Les cas où les policiers font un mauvais usage de leur arme de service sont nombreux. Quelques mois de cela, un officier de police posté devant la commission anti-corruption a tiré un coup de feu avec son arme de service en vue d’intimider sa femme, avec qui il avait des problèmes conjugaux. On se souvient aussi du cas d’une Woman Police Constable affectée dans un poste du Nord, qui a menacé d’utiliser une arme à feu pour se tirer une balle sur son lieu de travail si son amoureux, un policier, ne l’épousait pas le jour de la Saint-Valentin. On dénombre aussi plusieurs cas de suicide. Parmi les cas récents, une jeune policière de 22 ans qui s’est donnée la mort en se tirant une balle en pleine tête avec une arme à feu, au poste de police de Saint-Pierre. Une relation amoureuse avec un de ses collègues, affecté au poste de police de Moka, serait à l’origine de son geste, après que ses supérieurs ont découvert leur relation et l’ont transférée à Saint-Pierre.


Questions à Sarvesh Dossoye : «Il faut des contrôles périodiques»

Sarvesh DossoyeLe psychologue du travail Sarvesh Dosooye déclare que porter une arme à feu est une lourde responsabilité. C’est pourquoi il faut, dit-il, un suivi régulier. 

Avoir une arme en sa possession est une lourde responsabilité, n’est-ce pas ?
Effectivement, c’est une lourde responsabilité. Comme tout outil, une arme à feu peut être utilisée de manière judicieuse ou néfaste. Il faut être vraiment responsable, si on en a une en sa possession, car on peut ôter une vie avec. Des fois, le stress vient s’ajouter à cette responsabilité. à la longue, cela peut peser lourd sur le moral. D’où le fait qu’il est important qu’il y ait des contrôles périodiques. Certes, le policier doit présenter un certificat attestant qu’il est en parfaite santé physique et mentale pour utiliser une arme.

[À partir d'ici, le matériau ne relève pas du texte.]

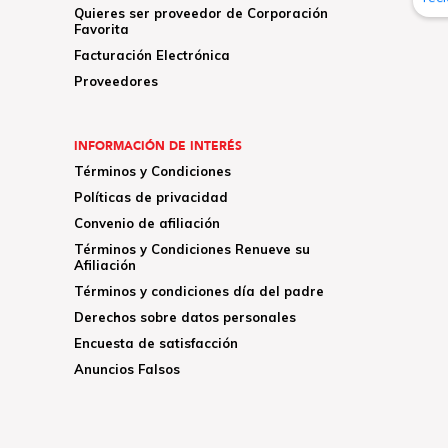
Quieres ser proveedor de Corporación
Favorita
Facturación Electrónica
Proveedores
INFORMACIÓN DE INTERÉS
Términos y Condiciones
Políticas de privacidad
Convenio de afiliación
Términos y Condiciones Renueve su
Afiliación
Términos y condiciones día del padre
Derechos sobre datos personales
Encuesta de satisfacción
Anuncios Falsos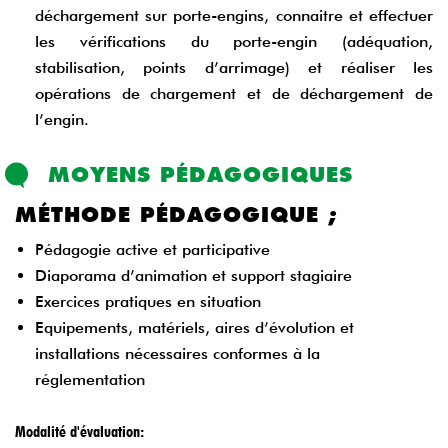
déchargement sur porte-engins, connaitre et effectuer
les vérifications du porte-engin (adéquation,
stabilisation, points d’arrimage) et réaliser les
opérations de chargement et de déchargement de
l’engin.
MOYENS PÉDAGOGIQUES
MÉTHODE PÉDAGOGIQUE ;
Pédagogie active et participative
Diaporama d’animation et support stagiaire
Exercices pratiques en situation
Equipements, matériels, aires d’évolution et
installations nécessaires conformes à la
réglementation
Modalité d'évaluation: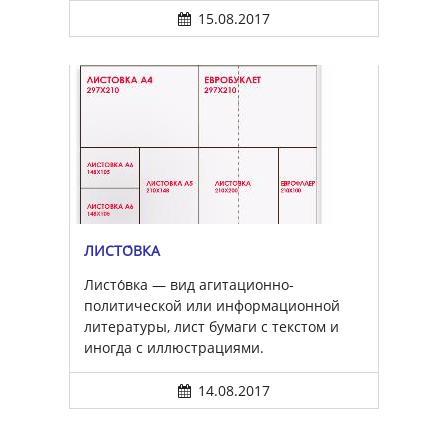
15.08.2017
ЛИСТО́ВКА
Листо́вка — вид агитационно-
политической или информационной
литературы, лист бумаги с текстом и
иногда с иллюстрациями.
14.08.2017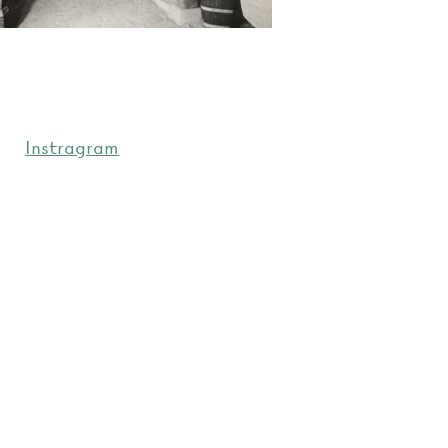
Instragram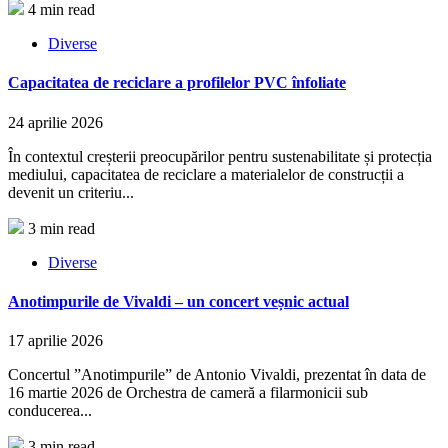
4 min read
Diverse
Capacitatea de reciclare a profilelor PVC înfoliate
24 aprilie 2026
În contextul creșterii preocupărilor pentru sustenabilitate și protecția
mediului, capacitatea de reciclare a materialelor de construcții a
devenit un criteriu...
3 min read
Diverse
Anotimpurile de Vivaldi – un concert veșnic actual
17 aprilie 2026
Concertul ”Anotimpurile” de Antonio Vivaldi, prezentat în data de
16 martie 2026 de Orchestra de cameră a filarmonicii sub
conducerea...
3 min read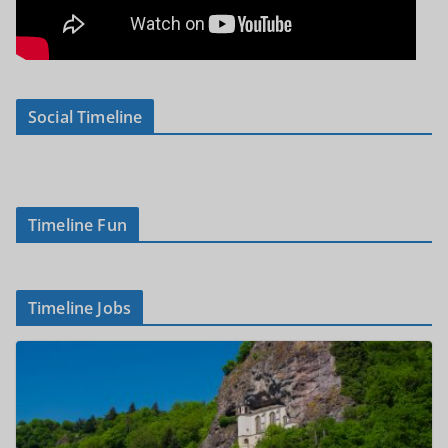
Social Timeline
Timeline Fun
Timeline Jobs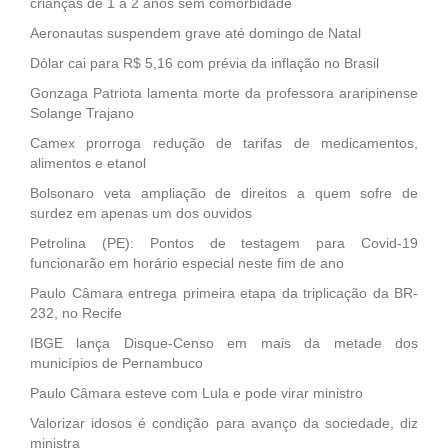
crianças de 1 a 2 anos sem comorbidade
Aeronautas suspendem grave até domingo de Natal
Dólar cai para R$ 5,16 com prévia da inflação no Brasil
Gonzaga Patriota lamenta morte da professora araripinense
Solange Trajano
Camex prorroga redução de tarifas de medicamentos,
alimentos e etanol
Bolsonaro veta ampliação de direitos a quem sofre de
surdez em apenas um dos ouvidos
Petrolina (PE): Pontos de testagem para Covid-19
funcionarão em horário especial neste fim de ano
Paulo Câmara entrega primeira etapa da triplicação da BR-
232, no Recife
IBGE lança Disque-Censo em mais da metade dos
municípios de Pernambuco
Paulo Câmara esteve com Lula e pode virar ministro
Valorizar idosos é condição para avanço da sociedade, diz
ministra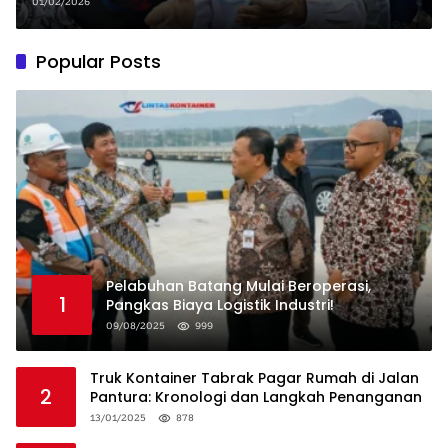
Polisi, Simak Penjelasannya!
01/02/2026
Popular Posts
Pelabuhan Batang Mulai Beroperasi,
1
Pangkas Biaya Logistik Industri!
09/08/2025
999
Truk Kontainer Tabrak Pagar Rumah di Jalan
2
Pantura: Kronologi dan Langkah Penanganan
13/01/2025
878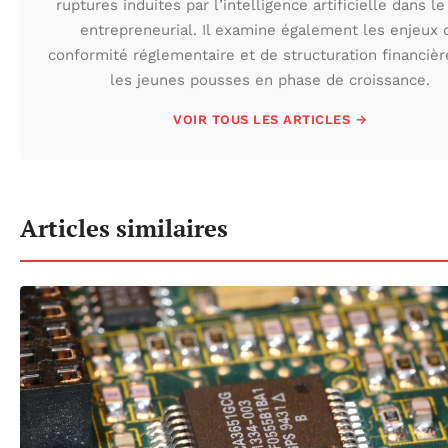
ruptures induites par l’intelligence artificielle dans le
entrepreneurial. Il examine également les enjeux 
conformité réglementaire et de structuration financièr
les jeunes pousses en phase de croissance.
VOIR TOUS LES ARTICLES →
Articles similaires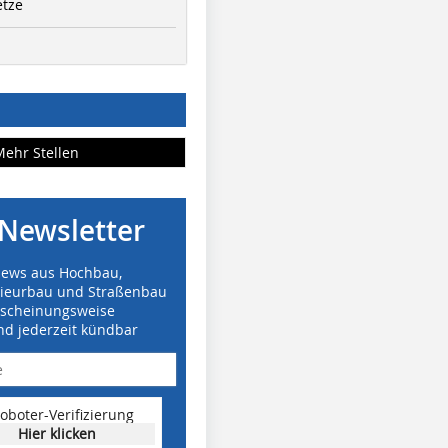
etze
Mehr Stellen
Newsletter
News aus Hochbau,
nieurbau und Straßenbau
rscheinungsweise
nd jederzeit kündbar
oboter-Verifizierung
Hier klicken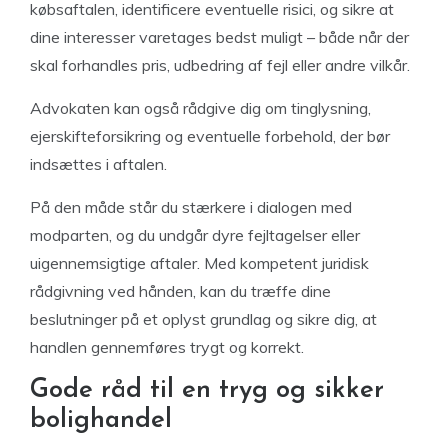
købsaftalen, identificere eventuelle risici, og sikre at
dine interesser varetages bedst muligt – både når der
skal forhandles pris, udbedring af fejl eller andre vilkår.
Advokaten kan også rådgive dig om tinglysning,
ejerskifteforsikring og eventuelle forbehold, der bør
indsættes i aftalen.
På den måde står du stærkere i dialogen med
modparten, og du undgår dyre fejltagelser eller
uigennemsigtige aftaler. Med kompetent juridisk
rådgivning ved hånden, kan du træffe dine
beslutninger på et oplyst grundlag og sikre dig, at
handlen gennemføres trygt og korrekt.
Gode råd til en tryg og sikker
bolighandel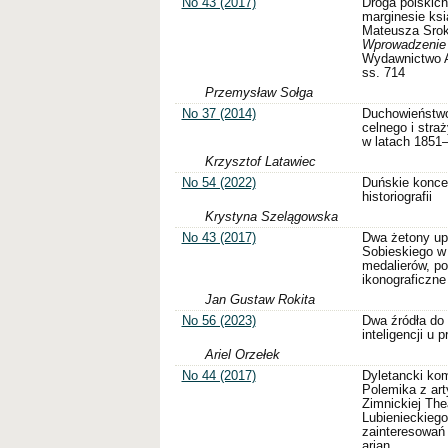
No 43 (2017)
Droga polskich
marginesie ksi
Mateusza Srok
Wprowadzenie 
Wydawnictwo A
ss. 714
Przemysław Sołga
No 37 (2014)
Duchowieństwo
celnego i stra
w latach 1851
Krzysztof Latawiec
No 54 (2022)
Duńskie konce
historiografii
Krystyna Szelągowska
No 43 (2017)
Dwa żetony upa
Sobieskiego w
medalierów, p
ikonograficzne
Jan Gustaw Rokita
No 56 (2023)
Dwa źródła do 
inteligencji u 
Ariel Orzełek
No 44 (2017)
Dyletancki kom
Polemika z art
Zimnickiej Th
Lubienieckiego
zainteresowań
arian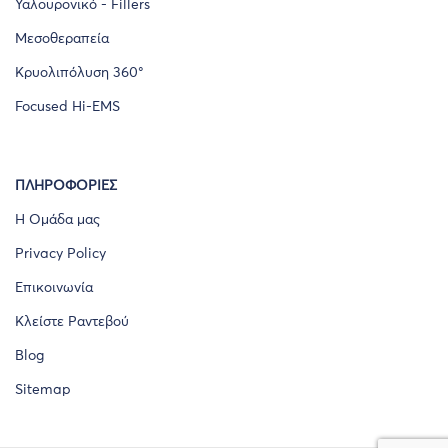
Υαλουρονικό - Fillers
Μεσοθεραπεία
Κρυολιπόλυση 360°
Focused Hi-EMS
ΠΛΗΡΟΦΟΡΙΕΣ
Η Ομάδα μας
Privacy Policy
Επικοινωνία
Κλείστε Ραντεβού
Blog
Sitemap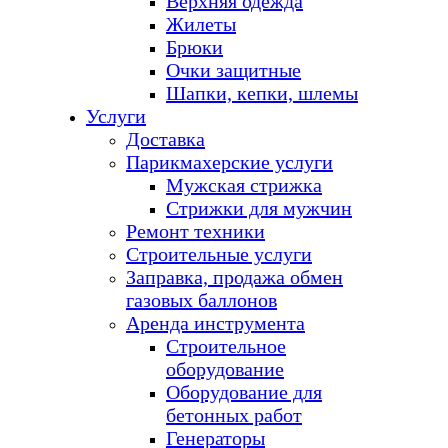
Верхняя одежда
Жилеты
Брюки
Очки защитные
Шапки, кепки, шлемы
Услуги
Доставка
Парикмахерские услуги
Мужская стрижка
Стрижки для мужчин
Ремонт техники
Строительные услуги
Заправка, продажа обмен
газовых баллонов
Аренда инструмента
Строительное
оборудование
Оборудование для
бетонных работ
Генераторы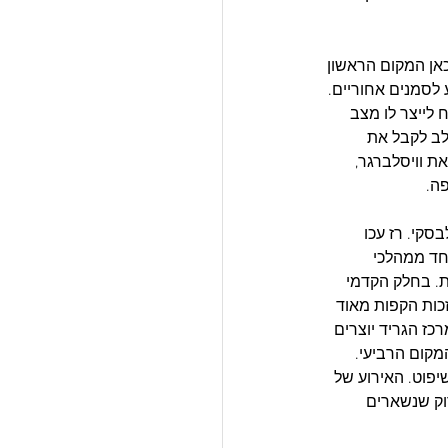
כאן המקום הראשון 
לסמנים אחוריים. 
לייצר לו מצב 
לב לקבל את 
ת וויסלברגר, 
ה.
סקי. רז עכו 
אחד ממהלכי 
. בחלק הקדמי 
כות הקפות מאוד 
ז הגריד יוצרים 
מקום הרביעי. 
פוט. האירוע של 
וק שנשארים 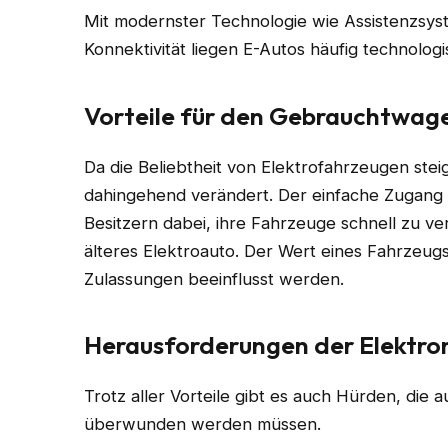
Mit modernster Technologie wie Assistenzsy
Konnektivität liegen E-Autos häufig technolo
Vorteile für den Gebrauchtwa
Da die Beliebtheit von Elektrofahrzeugen ste
dahingehend verändert. Der einfache Zugang 
Besitzern dabei, ihre Fahrzeuge schnell zu ver
älteres Elektroauto. Der Wert eines Fahrzeug
Zulassungen beeinflusst werden.
Herausforderungen der Elektro
Trotz aller Vorteile gibt es auch Hürden, die
überwunden werden müssen.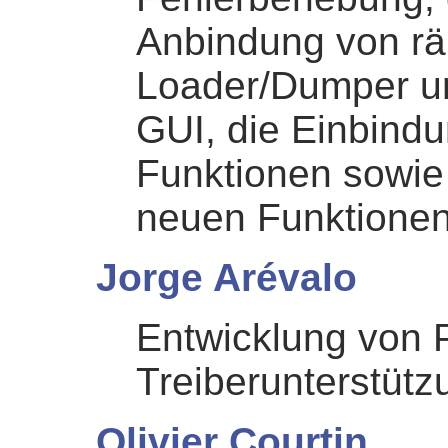
Anbindung von rä
Loader/Dumper un
GUI, die Einbind
Funktionen sowie
neuen Funktionen
Jorge Arévalo
Entwicklung von 
Treiberunterstütz
Olivier Courtin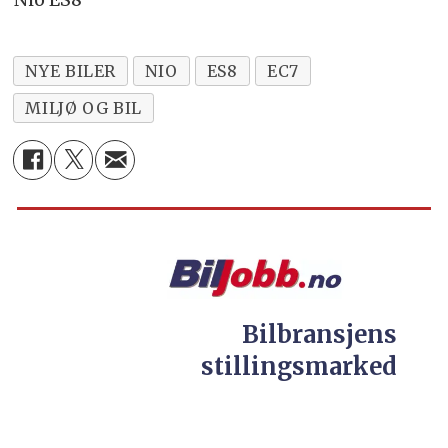
NYE BILER
NIO
ES8
EC7
MILJØ OG BIL
Bilbransjens
stillingsmarked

N’empêche, les choses évoluent. 

Comment expliquer un dérapage ?
Souvent, des policiers sont stressés de par leur métier. Il se peut qu’ils se retrouvent dans une situation où il se sentent menacés. Étant à bout, ils n’ont pas les ressources cognitives pour faire face à la situation. Ils basculent ainsi dans un mode de survie, fight-or-flight. Dans ce mode, il n’y a pas beaucoup de réflexion. Ce sont plus des réactions instinctives.

L’utilisation de son arme à feu peut-elle être la solution ?
En effet, pour éliminer le danger, certains ont tendance à utiliser l’arme se trouvant à leur portée. Je le redis : c’est surtout la fatigue mentale et émotionnelle qui joue un rôle important. être policier est un métier à risques. Il faut faire un suivi avec ces personnes. Voire un accompagnement.